The economic impacts of social activism and corporate social responsibility on food fraud.

Autor: Deka A; Department of Economics, Flame University, Pune, Maharashtra, India., Yiannaka A; Department of Agricultural Economics, University of Nebraska-Lincoln, Lincoln, Nebraska, United States of America., Giannakas K; Department of Agricultural Economics, University of Nebraska-Lincoln, Lincoln, Nebraska, United States of America.
Jazyk: angličtina
Zdroj: PloS one [PLoS One] 2024 Jun 11; Vol. 19 (6), pp. e0304153. Date of Electronic Publication: 2024 Jun 11 (Print Publication: 2024).

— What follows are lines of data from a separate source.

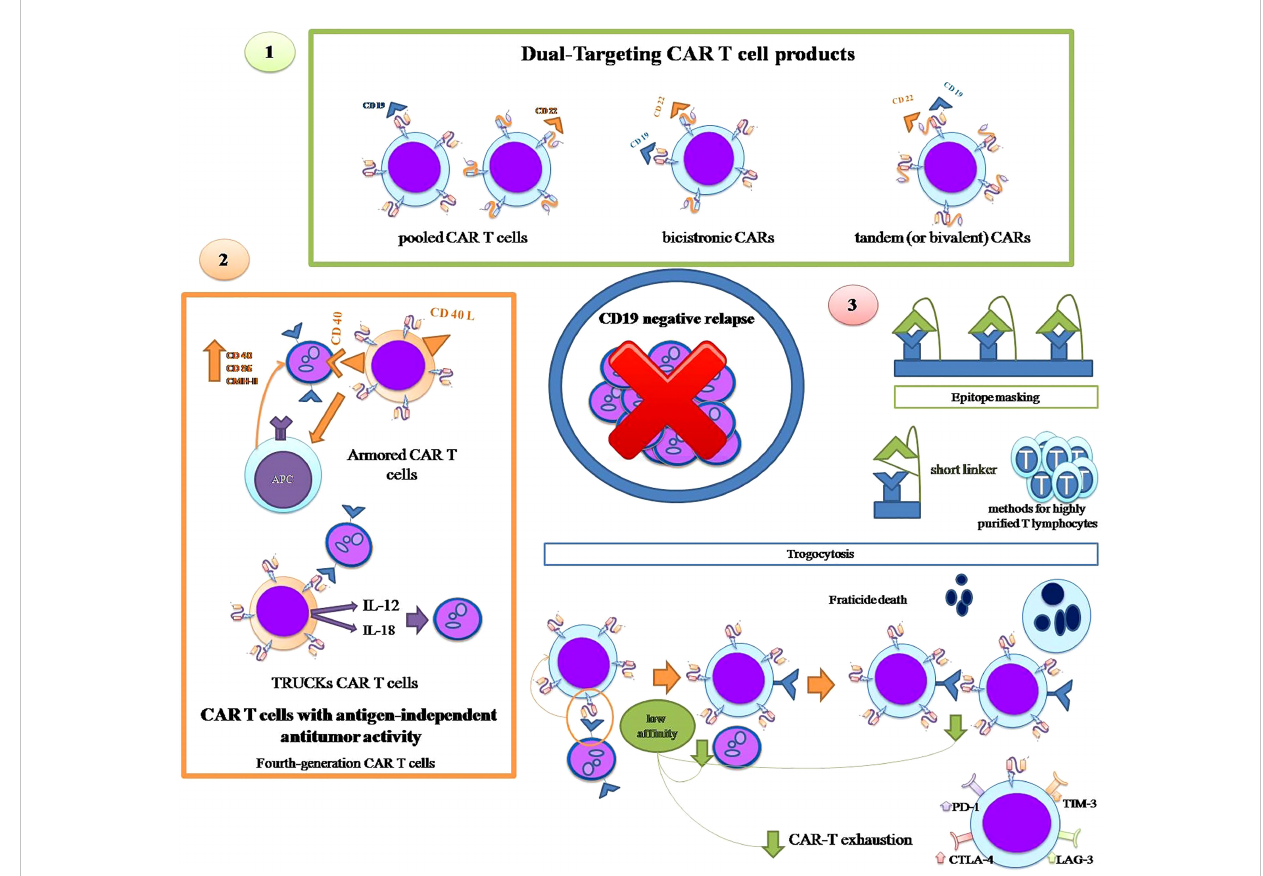
FIGURE 2 Strategies to overcome CD19-negative relapse: 1. Dual Targeting CAR-T cell products: use of pooled CAR-T cells with different unique speci fi cities, bicistronic CARs and tandem CARs. 2. CAR-T cells with antigen-independent antitumor activity: armored CAR T cells and TRUCKs CART cells. 3. Speci fi c strategies against certain mechanisms: epitope masking and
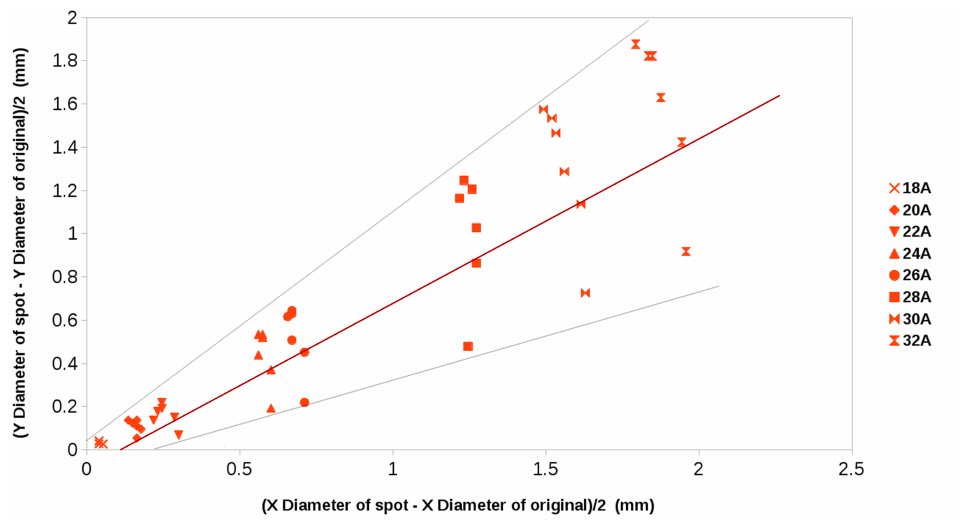
Figure 16. The variation in the x and y diameter of the six spot data with increasing magnetic field strength.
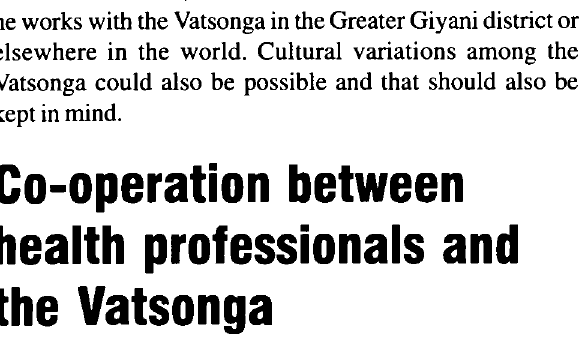
Figure 4.1 explains how the Vatsonga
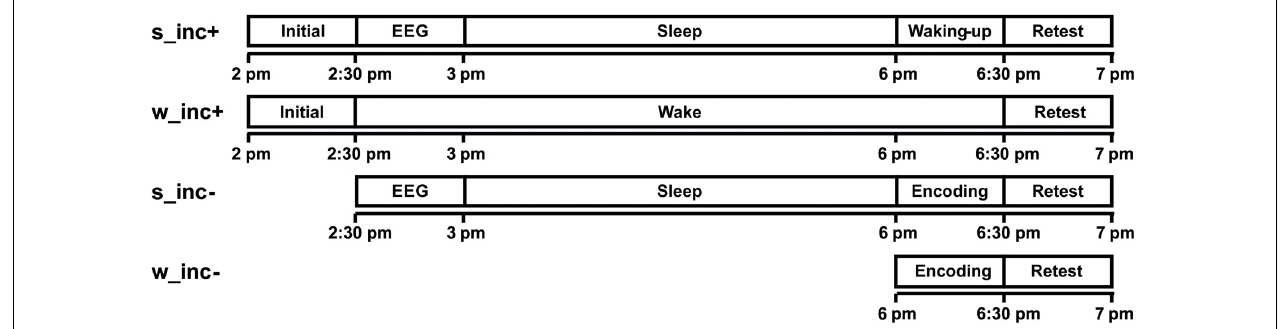
FIGURE 2 | Study design. All subjects stayed in the laboratory from 2 pm to 7 pm. The two experimental groups sleep incubation (s_inc+) and wake incubation (w_inc+) experienced a 3-h incubation period between initial encoding and retest. Both control groups (s_inc- and w_inc-) did not experience an incubation period, but the sleep no incubation group (s_inc–) slept for 3 h before encoding and retest. EEG: application of EEG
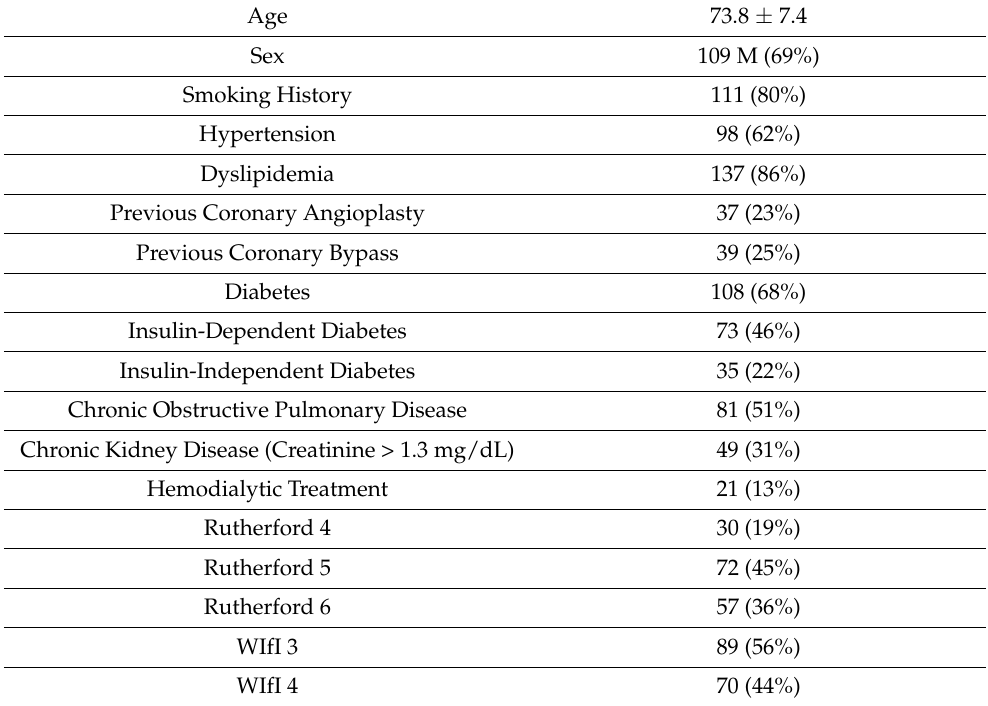
Table 1. Demographic and baseline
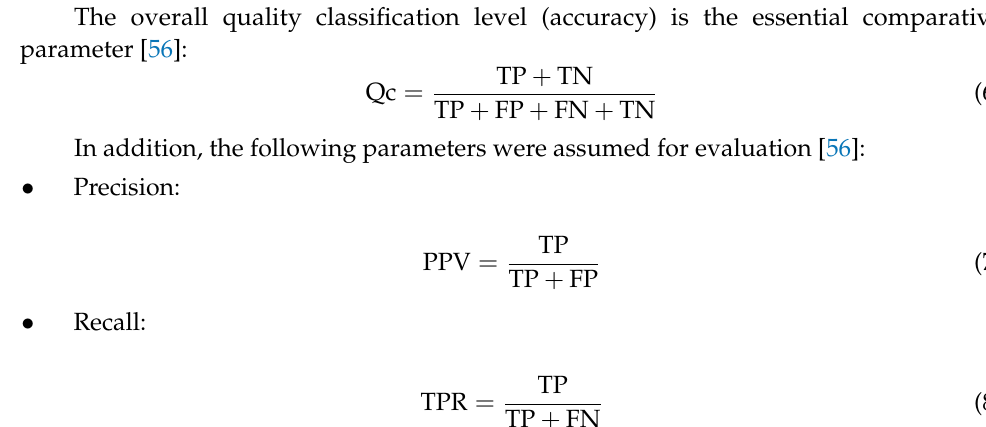
Table 1. Confusion matrix for a binary classification. Actual Positive Actual Negative Predicted positive True positives TP False positives FP Predicted negative False negatives FN True negatives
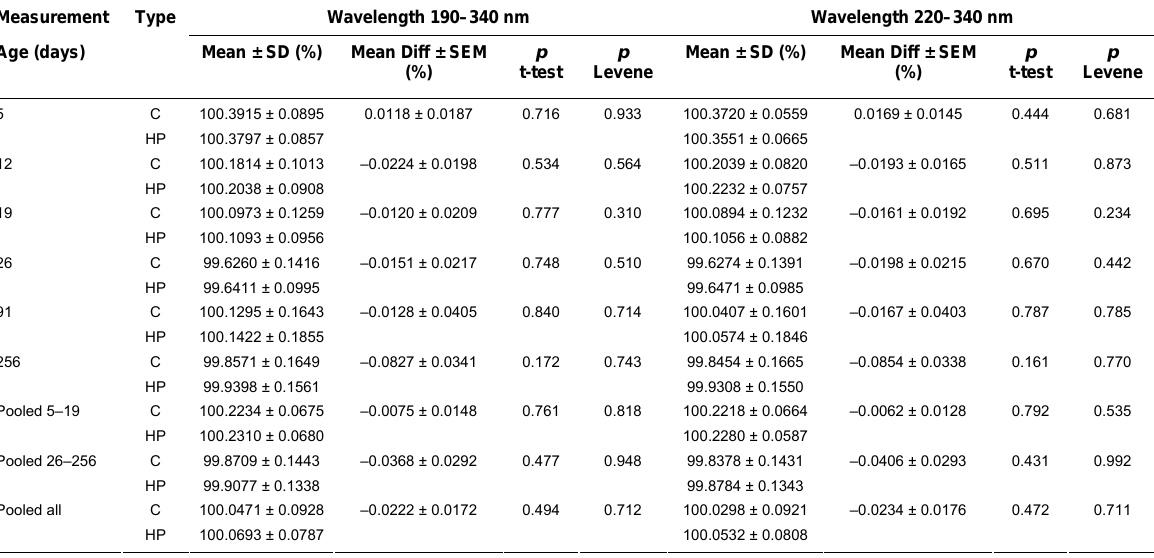
Homeopathic Preparations and Controls without 8 Exposure to External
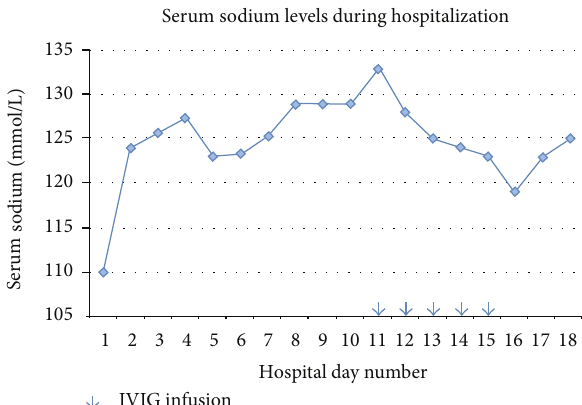
Figure 1: Serum sodium levels during the hospitalization. Arrows indicate IVIG doses given on the respective hospital days. Serum sodium levels were generally obtained in the morning. IVIG infusion was given in the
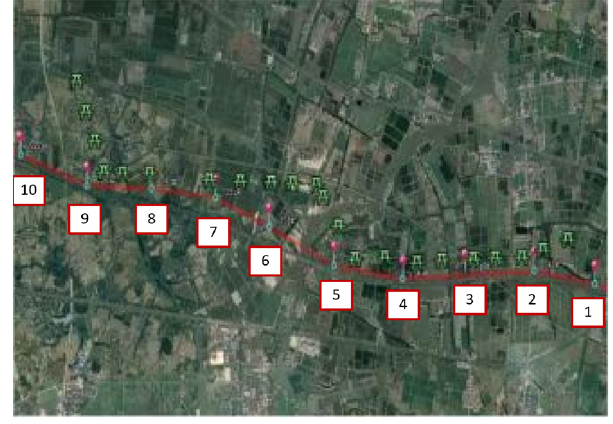
Figure 5. Distribution of power transmission lines and long-distance pipelines. The test stakes are numbered 1 to 10 in sequence from right to left. A peak AC-induced voltage of 44.47 V was present on the first pipe at test pile 3, and a peak AC-induced voltage of 16.65 V was present on the second pipe under test pile 6; a low value of 6.49 V was measured on the first AC induced voltage at test pile 5, and a low value of 5.35 V was measured on the second pipe AC induced voltage at test pile 7. The simulated results were compared with the measured voltages in the field, and the results showed that the two predicted peak AC induction voltages were 44.89 V and 19.02 V, respectively, which differed from the measured data in the field by 0.42 V and 2.37 V. The two simulated low AC induction voltages were 4.81 V and 3.31 V, which differed from the measured data in the field by 1.68 V and 2.04 V. The error was within the permissible range, and the simulation could be used to continue the study. The model can be used to continue the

DOI: 10.1371/journal.pone.0304153
Abstrakt: The study examines the relationship between the corporate social responsibility (CSR) investments of a food firm, an activist's incentive to target the firm to uncover and deter fraudulent behavior, and the firm's incentive to commit food fraud. Specifically, we develop a game theoretic model to analyze the strategic interaction between a food firm that decides whether to provide a credence food attribute and whether to misrepresent the quality of its product, and an activist who decides whether to monitor the firm and launch a campaign to uncover and remove false/misleading quality claims. We further examine the effect of CSR and the activist's presence on the level of quality the firm provides. We derive the conditions under which an activist will find it optimal to monitor the firm to uncover fraudulent quality claims and the firm will find it optimal to misrepresent its product quality. Analytical results show that the greater the firm's CSR investments, the less likely it is that the activist will find it optimal to monitor the firm, and the more likely it is that the firm will find it optimal to misrepresent its product quality. Results also show that the firm is more likely to misrepresent its product quality when its effectiveness in contesting the activist's campaign is relatively high, and more likely to actually provide a high-quality product when the cost of the credence attribute is relatively low.
Competing Interests: The authors have declared that no competing interests exist.
(Copyright: © 2024 Deka et al. This is an open access article distributed under the terms of the Creative Commons Attribution License, which permits unrestricted use, distribution, and reproduction in any medium, provided the original author and source are credited.)